The developers of Royal Bay are excited to show the public what they’ve been up to, and on Sept. 10 they’ll officially open the Royal Bay Beachpark.
It’s a free celebration that will include live music, food trucks and a host of entertainment and sporting activities.
Kayak tours will be offered, and there’s no requirement to bring your own boat, as kayaks and standup paddle boards will be available.
Additionally, beach volleyball, a bouncy castle and the band Shaky Ground will keep kids and adults busy throughout the afternoon.
The opening will offer a sneak peak of what’s to come and the park, on which construction began in early August, will be open on Saturdays and Sundays from dawn to dusk beginning on Sept. 11. It will open daily some time in the fall, when construction has been completed.

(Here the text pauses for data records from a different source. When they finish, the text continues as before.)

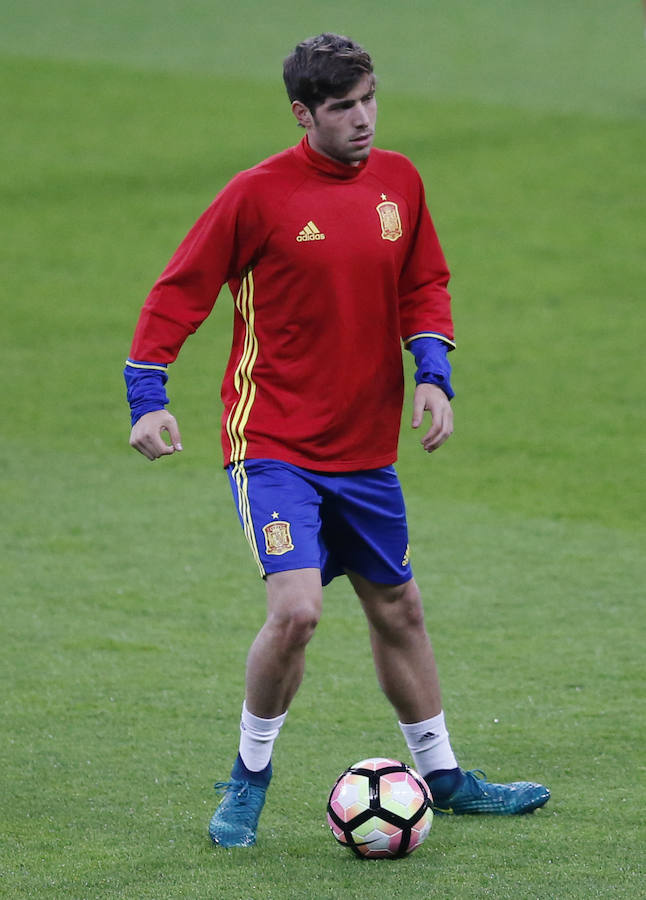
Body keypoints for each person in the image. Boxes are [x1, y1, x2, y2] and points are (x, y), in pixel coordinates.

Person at [124, 33, 550, 848]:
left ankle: (446, 776)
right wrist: (148, 397)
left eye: (369, 99)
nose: (362, 119)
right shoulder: (257, 195)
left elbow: (424, 281)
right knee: (298, 612)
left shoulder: (400, 181)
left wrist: (433, 371)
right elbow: (180, 291)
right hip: (274, 442)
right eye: (343, 107)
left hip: (365, 451)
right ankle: (248, 780)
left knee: (400, 607)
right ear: (303, 113)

Work remains ongoing in the leadup to the opening. A stairway down to the shoreline is under construction, but is expected to be completed before Sept. 10. An area has been set aside for a playground, but that won’t be completed until late fall. Eventually, the plan is to bring in sand to create an area for sun bathing and castle building by the water.
Throughout the construction of the project, environmental considerations remain at the forefront of the developers’ minds. “We work with the proper people so that we don’t disrupt any ecosystems,” explained Ben Mycroft, the project’s director.
While the “Beachpark” – which is how developers have stylized the name – is privately owned, it’ll be open to the public and will give West Shore residents a chance to explore an area of the coast that has been inaccessible for 100 years. The completed version of the park will stand for about 10 years as the rest of the community gets built out. Eventually, the park will have a different look, as part of the developers’ master plan, but it’ll remain an oceanside park in roughly the same location.
“Developing the beach park was important to do up front,” said Mycroft, later adding that 100 acres of parks are planned for the sprawling, 419-acre community. “We’re very proud of that,” he said.